I had explained to Mz Azzopardi that the Commissioner of the Health Care Complaints Commission had said that Mr Cohen had ‘operated unethically’ and that he had ‘endangered the health and safety of his clients’. I also suggested that her amazing hair regrowth could only be attributed to the medications she was taking (Minoxidil with possibly Retin-A, after starting on Finasteride) and that such medications were available to her via her doctor and pharmacist at approximately $15 to $20 per bottle, instead of the $200 per bottle she was paying after the initial $3,000 she paid as a sign-on fee. Ms Azzopardi said that she would look into it. Yet, two years later, Ms Azzopardi is still allowing IHRB to feature her testimonial in its advertising. During our conversation, Ms Azzopardi seemed more concerned that her surname was being published in IHRB’s advertisements, than the fact that she was dealing with a less-than-desirable operator. She said that she had hoped that Mr Cohen would only use her first name, but not her surname. Below we can see how the earlier ads had included her full name, and later started to feature only her first name.

Asked if it bothered her that she was giving a glowing testimonial for a treatment that was not the intellectual property of Mr Cohen, and that she was unwittingly assisting Mr Cohen to allegedly rip-off innocent, desperate consumers, Ms Azzopardi said that her highest priority is her hair. She did not want to know about anything else. ‘I did not want to know what was in the product,’ she said. Ms Azzopardi added that Mr Sam Cohen, ‘Looks and sounds like a con-man,’ but that she was so desperate, that she just wanted to try whatever Mr Cohen had to offer. When her hair started to grow back, she was delighted. She admitted that what she had learned about Mr Cohen had shocked and horrified her, but, ‘My vanity makes me think I don’t want my hair to stop growing’. It was this fear that had stopped her from delving into the IHRB treatment. She added, ‘I did not want to ask any questions, even though I had a gut-feeling that Sam’s stuff will most likely kill me, by giving me cancer or something else, but on the other hand, I’m happy with my hair.’

Later in the conversation, Maree Azzopardi said that she does not believe anything that comes out of Sam Cohen’s mouth. ‘He is a car salesman,’ she added. Of all the information I presented to Ms Azzopardi, it seemed that the most disturbing related to Mr Cohen using her surname in print. ‘I’m really pissed-off that he has used my name.’ Obviously choked-up, and about to cry, she exclaimed, ‘What the F#ck? I cannot believe that Sam has sent out my handwritten note, which I wrote while I was in his office a few days ago.’

That was all quite perplexing, because while Maree Azzopardi was not keen on having her surname in print, she did not mind having her photos published. She also signed a model-release form, giving IHRB exclusive rights to use her testimonial. With that in mind, I cannot understand why she was so upset that Mr Cohen was copying her hand-written testimonial and distributing it to his clients and prospects, as part of his sales pack. What was she expecting him to do with it? (The hand-written testimonial is reproduced below.)
################
» **Required work**
a) Summarize the passage about Ms Azzopardi's testimonial in two sentences.
b) Reproduce the passage about Ms Azzopardi's testimonial from "That was all" to "is reproduced below.)".

Collected data entries:
################
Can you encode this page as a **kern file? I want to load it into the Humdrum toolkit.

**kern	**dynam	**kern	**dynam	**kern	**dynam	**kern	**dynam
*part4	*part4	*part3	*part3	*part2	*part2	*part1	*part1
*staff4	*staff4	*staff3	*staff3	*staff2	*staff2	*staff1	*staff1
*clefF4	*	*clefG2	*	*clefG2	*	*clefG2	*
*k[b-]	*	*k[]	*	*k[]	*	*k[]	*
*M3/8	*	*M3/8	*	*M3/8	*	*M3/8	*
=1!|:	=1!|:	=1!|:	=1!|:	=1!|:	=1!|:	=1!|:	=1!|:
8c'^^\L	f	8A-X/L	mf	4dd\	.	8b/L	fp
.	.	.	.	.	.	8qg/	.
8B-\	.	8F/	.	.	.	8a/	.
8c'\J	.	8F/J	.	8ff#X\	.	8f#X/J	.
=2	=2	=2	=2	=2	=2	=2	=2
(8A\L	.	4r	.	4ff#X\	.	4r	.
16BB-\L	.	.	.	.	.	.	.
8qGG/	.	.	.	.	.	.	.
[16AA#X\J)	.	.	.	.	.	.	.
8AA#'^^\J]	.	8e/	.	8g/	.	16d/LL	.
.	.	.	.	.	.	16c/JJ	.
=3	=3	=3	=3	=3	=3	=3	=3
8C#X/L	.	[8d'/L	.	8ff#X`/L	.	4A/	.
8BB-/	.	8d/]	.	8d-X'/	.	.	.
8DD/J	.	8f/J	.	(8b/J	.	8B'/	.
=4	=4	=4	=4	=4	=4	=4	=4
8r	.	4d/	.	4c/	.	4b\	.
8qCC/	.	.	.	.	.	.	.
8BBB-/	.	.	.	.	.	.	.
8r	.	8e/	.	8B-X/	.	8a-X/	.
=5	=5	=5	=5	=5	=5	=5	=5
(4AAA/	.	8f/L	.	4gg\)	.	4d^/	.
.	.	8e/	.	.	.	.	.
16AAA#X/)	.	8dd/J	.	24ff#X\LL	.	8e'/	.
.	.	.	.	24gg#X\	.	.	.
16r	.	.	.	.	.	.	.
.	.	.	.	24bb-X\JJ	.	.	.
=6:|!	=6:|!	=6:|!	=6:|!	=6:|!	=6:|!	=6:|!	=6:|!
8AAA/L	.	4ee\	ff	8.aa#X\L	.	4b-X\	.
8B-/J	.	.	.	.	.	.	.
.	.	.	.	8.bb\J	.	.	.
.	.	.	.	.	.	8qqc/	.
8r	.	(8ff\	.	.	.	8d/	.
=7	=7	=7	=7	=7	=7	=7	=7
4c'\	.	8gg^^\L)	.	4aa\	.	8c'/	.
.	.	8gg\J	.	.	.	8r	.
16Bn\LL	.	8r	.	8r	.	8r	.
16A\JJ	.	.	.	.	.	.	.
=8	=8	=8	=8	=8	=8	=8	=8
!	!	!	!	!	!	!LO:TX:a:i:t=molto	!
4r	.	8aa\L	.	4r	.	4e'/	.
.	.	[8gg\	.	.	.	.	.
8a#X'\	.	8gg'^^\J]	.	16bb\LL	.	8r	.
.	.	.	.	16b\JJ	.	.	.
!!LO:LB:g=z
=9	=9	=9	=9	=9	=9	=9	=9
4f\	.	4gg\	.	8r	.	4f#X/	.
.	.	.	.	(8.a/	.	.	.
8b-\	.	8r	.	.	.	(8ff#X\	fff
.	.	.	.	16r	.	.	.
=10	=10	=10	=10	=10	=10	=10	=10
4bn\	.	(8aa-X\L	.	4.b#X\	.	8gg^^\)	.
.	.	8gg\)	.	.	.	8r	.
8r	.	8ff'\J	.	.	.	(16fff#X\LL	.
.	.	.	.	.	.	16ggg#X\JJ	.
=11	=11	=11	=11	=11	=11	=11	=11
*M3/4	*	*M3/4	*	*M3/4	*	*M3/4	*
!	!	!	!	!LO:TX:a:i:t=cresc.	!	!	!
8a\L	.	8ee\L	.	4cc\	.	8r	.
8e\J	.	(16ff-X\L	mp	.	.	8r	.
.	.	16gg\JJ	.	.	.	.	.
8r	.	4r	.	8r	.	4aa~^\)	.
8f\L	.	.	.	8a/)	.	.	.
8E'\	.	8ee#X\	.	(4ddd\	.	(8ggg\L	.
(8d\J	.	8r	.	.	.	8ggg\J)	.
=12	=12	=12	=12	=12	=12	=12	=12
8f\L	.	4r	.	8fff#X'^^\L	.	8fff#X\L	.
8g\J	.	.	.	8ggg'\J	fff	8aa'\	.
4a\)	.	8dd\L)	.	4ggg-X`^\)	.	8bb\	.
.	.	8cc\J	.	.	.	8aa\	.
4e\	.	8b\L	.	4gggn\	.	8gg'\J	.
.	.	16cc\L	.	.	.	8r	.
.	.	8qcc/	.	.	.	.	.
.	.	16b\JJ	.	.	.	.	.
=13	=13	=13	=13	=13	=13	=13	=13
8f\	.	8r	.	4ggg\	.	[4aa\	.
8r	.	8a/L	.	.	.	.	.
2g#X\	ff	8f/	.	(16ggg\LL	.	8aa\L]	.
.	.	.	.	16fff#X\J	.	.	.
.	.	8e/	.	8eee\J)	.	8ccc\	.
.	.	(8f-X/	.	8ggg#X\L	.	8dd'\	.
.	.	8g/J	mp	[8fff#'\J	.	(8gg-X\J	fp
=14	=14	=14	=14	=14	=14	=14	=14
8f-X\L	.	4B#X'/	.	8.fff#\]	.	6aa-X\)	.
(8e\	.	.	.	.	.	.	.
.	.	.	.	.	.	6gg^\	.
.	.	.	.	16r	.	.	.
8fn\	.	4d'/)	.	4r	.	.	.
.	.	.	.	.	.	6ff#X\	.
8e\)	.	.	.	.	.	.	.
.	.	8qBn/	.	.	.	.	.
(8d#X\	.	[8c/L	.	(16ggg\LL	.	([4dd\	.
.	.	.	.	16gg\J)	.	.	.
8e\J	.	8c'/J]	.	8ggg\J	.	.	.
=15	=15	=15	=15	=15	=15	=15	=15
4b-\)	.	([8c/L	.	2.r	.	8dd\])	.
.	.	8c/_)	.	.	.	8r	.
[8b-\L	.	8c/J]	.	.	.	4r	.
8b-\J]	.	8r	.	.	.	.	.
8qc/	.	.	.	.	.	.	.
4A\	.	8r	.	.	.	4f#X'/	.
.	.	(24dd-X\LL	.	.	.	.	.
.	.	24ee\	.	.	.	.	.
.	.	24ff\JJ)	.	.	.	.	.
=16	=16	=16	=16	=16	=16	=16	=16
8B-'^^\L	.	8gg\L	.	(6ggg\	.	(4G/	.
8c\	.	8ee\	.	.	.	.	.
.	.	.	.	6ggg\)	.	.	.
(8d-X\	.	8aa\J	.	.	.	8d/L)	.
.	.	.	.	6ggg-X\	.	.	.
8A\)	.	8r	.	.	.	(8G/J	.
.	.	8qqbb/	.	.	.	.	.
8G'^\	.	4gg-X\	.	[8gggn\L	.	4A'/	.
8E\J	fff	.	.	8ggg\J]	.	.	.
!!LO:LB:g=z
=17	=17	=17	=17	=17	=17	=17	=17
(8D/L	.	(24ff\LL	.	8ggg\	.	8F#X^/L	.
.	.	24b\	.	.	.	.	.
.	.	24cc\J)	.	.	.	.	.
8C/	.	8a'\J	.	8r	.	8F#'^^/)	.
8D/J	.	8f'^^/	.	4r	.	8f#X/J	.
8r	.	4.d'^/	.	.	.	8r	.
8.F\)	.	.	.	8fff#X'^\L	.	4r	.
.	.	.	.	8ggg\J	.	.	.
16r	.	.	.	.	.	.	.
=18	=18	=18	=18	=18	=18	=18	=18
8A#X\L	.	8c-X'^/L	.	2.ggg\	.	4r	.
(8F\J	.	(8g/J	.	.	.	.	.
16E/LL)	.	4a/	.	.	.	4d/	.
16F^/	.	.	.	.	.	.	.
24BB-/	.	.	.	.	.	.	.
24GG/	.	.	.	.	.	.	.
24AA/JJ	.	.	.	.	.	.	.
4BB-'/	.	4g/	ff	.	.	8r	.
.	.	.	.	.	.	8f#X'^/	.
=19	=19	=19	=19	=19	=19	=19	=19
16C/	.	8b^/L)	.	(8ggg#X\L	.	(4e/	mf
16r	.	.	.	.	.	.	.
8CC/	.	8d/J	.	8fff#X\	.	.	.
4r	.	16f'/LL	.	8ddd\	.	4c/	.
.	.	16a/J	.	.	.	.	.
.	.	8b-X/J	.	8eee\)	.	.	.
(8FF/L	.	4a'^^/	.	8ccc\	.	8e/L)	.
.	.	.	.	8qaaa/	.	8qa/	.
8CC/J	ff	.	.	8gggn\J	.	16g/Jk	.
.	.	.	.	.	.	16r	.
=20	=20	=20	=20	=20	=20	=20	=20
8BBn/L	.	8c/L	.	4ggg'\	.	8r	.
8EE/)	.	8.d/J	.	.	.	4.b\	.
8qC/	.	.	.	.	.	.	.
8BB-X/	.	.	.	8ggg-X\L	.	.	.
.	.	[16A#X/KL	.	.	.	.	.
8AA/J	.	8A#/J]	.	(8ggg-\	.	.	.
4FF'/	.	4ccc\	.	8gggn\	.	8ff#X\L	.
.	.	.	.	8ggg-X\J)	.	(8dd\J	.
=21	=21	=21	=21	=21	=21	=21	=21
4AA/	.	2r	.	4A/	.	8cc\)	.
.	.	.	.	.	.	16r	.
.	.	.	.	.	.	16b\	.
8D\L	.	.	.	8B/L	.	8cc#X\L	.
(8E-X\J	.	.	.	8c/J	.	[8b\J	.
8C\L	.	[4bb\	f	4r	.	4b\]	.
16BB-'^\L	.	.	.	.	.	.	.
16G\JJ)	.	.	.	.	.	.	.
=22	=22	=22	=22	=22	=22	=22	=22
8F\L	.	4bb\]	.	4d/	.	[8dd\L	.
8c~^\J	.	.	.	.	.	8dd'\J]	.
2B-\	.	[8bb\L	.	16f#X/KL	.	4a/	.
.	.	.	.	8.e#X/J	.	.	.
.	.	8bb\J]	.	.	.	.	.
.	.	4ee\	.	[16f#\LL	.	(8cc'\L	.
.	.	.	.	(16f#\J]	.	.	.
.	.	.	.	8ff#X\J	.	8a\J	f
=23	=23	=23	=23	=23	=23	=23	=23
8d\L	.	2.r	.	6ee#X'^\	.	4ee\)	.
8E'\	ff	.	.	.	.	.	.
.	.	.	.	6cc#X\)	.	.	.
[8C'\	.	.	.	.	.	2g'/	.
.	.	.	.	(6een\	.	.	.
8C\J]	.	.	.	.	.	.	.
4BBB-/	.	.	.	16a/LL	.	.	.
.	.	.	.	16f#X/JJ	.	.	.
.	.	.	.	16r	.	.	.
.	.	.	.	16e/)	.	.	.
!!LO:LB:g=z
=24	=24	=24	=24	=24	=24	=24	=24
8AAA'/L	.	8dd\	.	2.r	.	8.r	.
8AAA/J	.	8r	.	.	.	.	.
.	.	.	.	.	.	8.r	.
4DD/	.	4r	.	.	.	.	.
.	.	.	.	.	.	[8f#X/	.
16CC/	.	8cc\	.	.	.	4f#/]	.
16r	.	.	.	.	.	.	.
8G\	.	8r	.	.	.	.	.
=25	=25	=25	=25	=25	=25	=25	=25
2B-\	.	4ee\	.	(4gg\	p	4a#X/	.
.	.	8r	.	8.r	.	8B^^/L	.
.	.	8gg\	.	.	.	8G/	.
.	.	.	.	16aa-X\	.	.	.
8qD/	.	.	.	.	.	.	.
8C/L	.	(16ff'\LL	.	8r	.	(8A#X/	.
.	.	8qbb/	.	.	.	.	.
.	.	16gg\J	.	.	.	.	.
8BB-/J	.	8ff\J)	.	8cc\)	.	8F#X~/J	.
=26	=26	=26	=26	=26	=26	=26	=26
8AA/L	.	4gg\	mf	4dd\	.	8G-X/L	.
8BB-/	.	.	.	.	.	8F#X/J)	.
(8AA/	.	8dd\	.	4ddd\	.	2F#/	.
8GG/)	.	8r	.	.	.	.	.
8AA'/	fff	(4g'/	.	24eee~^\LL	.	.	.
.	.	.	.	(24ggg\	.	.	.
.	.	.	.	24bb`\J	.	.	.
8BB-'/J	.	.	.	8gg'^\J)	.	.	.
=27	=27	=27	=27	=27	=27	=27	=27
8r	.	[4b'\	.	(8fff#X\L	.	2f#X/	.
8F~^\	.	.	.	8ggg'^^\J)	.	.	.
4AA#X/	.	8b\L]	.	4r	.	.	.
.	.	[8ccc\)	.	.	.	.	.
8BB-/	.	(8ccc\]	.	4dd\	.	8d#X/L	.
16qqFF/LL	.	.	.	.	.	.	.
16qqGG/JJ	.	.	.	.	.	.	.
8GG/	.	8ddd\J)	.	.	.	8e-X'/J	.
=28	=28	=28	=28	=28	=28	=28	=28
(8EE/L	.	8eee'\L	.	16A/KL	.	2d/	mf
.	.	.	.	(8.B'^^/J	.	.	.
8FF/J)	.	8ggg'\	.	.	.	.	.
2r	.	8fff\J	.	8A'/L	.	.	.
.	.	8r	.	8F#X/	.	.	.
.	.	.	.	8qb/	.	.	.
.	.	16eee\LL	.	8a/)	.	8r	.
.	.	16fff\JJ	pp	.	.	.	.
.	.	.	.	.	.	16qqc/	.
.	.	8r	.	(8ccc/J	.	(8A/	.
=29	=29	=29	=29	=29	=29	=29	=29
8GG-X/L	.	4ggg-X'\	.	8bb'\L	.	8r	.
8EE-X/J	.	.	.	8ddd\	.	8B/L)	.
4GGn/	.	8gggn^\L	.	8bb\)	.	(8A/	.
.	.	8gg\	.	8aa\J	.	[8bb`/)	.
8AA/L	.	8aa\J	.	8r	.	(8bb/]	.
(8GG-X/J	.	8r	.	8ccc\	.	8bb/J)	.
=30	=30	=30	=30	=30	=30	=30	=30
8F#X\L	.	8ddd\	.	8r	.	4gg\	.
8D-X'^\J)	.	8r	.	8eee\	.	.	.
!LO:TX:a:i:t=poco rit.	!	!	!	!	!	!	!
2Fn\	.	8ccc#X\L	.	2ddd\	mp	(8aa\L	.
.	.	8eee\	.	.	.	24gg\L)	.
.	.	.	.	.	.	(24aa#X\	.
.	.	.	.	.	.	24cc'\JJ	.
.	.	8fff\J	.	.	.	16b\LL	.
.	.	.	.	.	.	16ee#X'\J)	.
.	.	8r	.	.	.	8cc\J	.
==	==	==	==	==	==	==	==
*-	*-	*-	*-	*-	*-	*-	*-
################
» **Solutions for each task**
a) Ms Azzopardi was told that the Commissioner of the Health Care Complaints Commission had said Mr Cohen operated unethically, and that her hair regrowth came from medications available cheaply through her doctor and pharmacist, yet two years later she still lets IHRB feature her testimonial because her hair is her highest priority. She was most upset that Mr Cohen had printed her surname and sent out her handwritten note, even though she did not mind her photos being published and had signed a model-release form giving IHRB exclusive rights to her testimonial.

b)
That was all quite perplexing, because while Maree Azzopardi was not keen on having her surname in print, she did not mind having her photos published. She also signed a model-release form, giving IHRB exclusive rights to use her testimonial. With that in mind, I cannot understand why she was so upset that Mr Cohen was copying her hand-written testimonial and distributing it to his clients and prospects, as part of his sales pack. What was she expecting him to do with it? (The hand-written testimonial is reproduced below.)